The policy applies mainly, but is not limited to, guest and customer data. If you have had any correspondence with ION Hotels, the policy most likely applies to you. The policy furthermore applies to the collection, storage, and disclosure of data and or information that can identify the above-mentioned parties in any way possible.
To whom it applies
- Guests who stay at our hotels,
- Persons who correspond with employees of our hotels,
- Persons who contact ION Hotels electronically, by email, visit our websites and or social media profiles, and sign up for our mailing lists.
In any processing of personal and identifiable information, ION Hotels ensures that it is compliant with Data Protection Legislation effective in Iceland at any given time, as well as the GDPR.. In parallel, ION Hotels ensures that the rights of any individual and legal entity are respected and that their personal and private information is handled with the utmost care in compliance with best practices of handling personal and identifiable information and applicable laws and regulations.
The information ION Hotels collects and keeps on guests is limited to the following information:
- Email and other communication information
- Phone number
- Passport number
- Financial information, such as credit card information
- Reception and restaurant video surveillance
- Traveler market segment
- Personal information you decide to share with us regarding your upcoming stay
Information use and legal grounds
Your personal information will only be processed by ION Hotels where there is an appropriate legal basis for the processing. The legal basis may differ based on the purpose of the processing of your personal information. In almost all cases the legal basis for the processing is to fulfill our contractual obligations in regard to your reservation at our hotels, for analytical purposes, for fulfilling legal obligations required of us by applicable privacy laws and regulations, to safeguard the legitimate interests of ION Hotels, to protect the vital interests of you or another person, and processing based on your consent given to ION Hotels for processing your information for a specific purpose. Whenever we process personal information based on your consent, you may withdraw your consent at any time.
The information we collect is stored for the time necessary to fulfill the abovementioned obligations, and in accordance with applicable laws and regulations at any given time. ION hotels actively review personal information so that personal information is not retained longer than there is a legal basis for it being processed. When data is no longer considered necessary it is deleted.
When you visit our website, ION Hotels collect cookies with the goal of a better understanding of how guests visit our website. We never ask for information on kids under the age of twelve. If needed, we will store with the utmost care.
Security and rights
ION Hotels has taken appropriate security, technical and organizational measures that it can be expected to take to make sure the information collected and stored is protected. The way we do this is by our organizational structure along with a high standard of computer security. ION Hotels will not transfer personal information outside of the European Economic area unless permitted by applicable laws and regulations. We always do our best to make sure your information is always kept secure in accordance with applicable privacy laws and regulations.
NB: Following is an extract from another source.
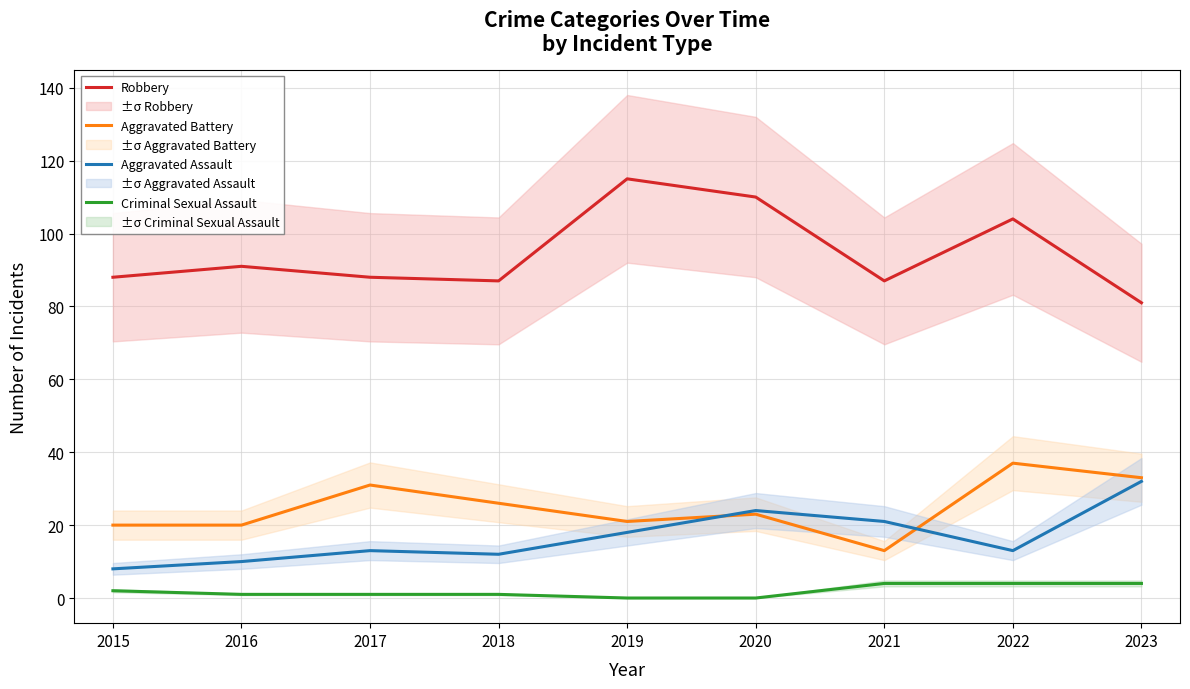

At how many categories does at least one series exceed 31?

9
According to the applicable privacy laws mentioned in this policy, you may be entitled to know and receive information on what personal information ION Hotels has stored on you. You may also be entitled to know where said information originates. You can also request to know in which manner your personal information is processed and object processing if applicable. If your information has been sent to a third party, you may be entitled to know which party has your information and what the purpose of the data transfer was. You can ask us to update, rectify and or delete specific personal information about you and also ask us to limit the use and collection of the data and how said data is used internally. In case of a situation where ION Hotels are unable to meet your request, we will seek to explain why such a request is rejected, with respect to applicable laws and regulations. In any of these cases, please contact us directly at email@example.com, and we will respond accordingly.
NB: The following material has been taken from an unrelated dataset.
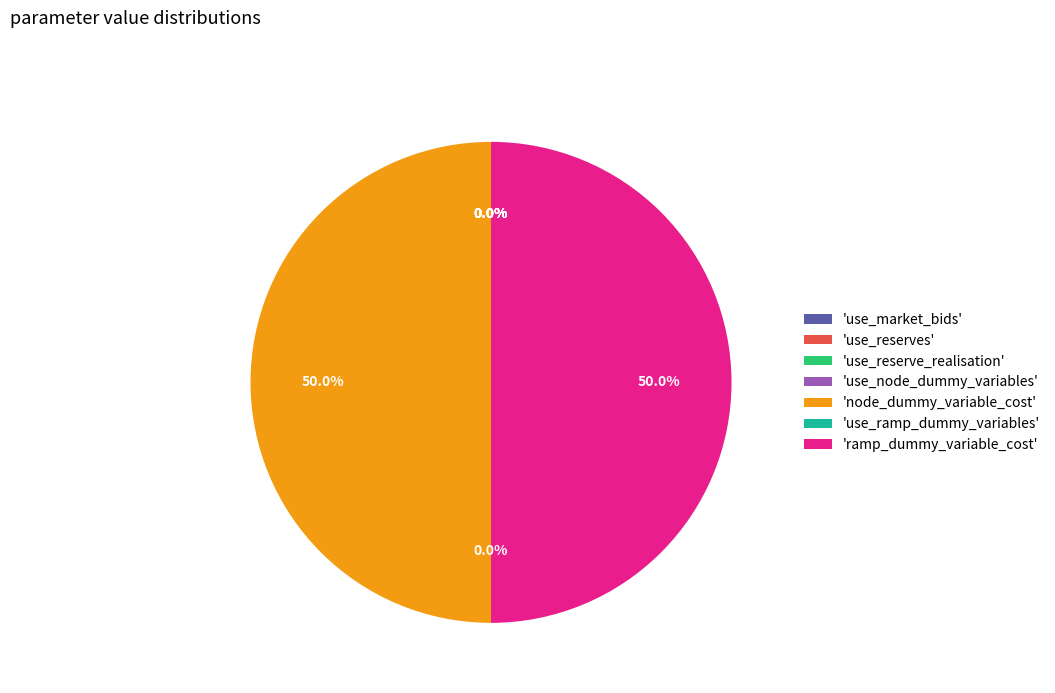

How much of the chart is everything except 'ramp_dummy_variable_cost'?

50.0%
If applicable, you also have a right to lodge a complaint, with respect to the abovementioned rights, to the Icelandic Data Protection Authority. A complaint can be made in writing to:
The Icelandic Data Protection Authority
ION Hotel may update this policy on a regular basis in accordance with changes to applicable laws or regulations or as a result of changes made by ION Hotel with respect to the processing of personal data. ION Hotels encourages you to review this policy on a regular basis in order to be informed about how we use and protect your personal information.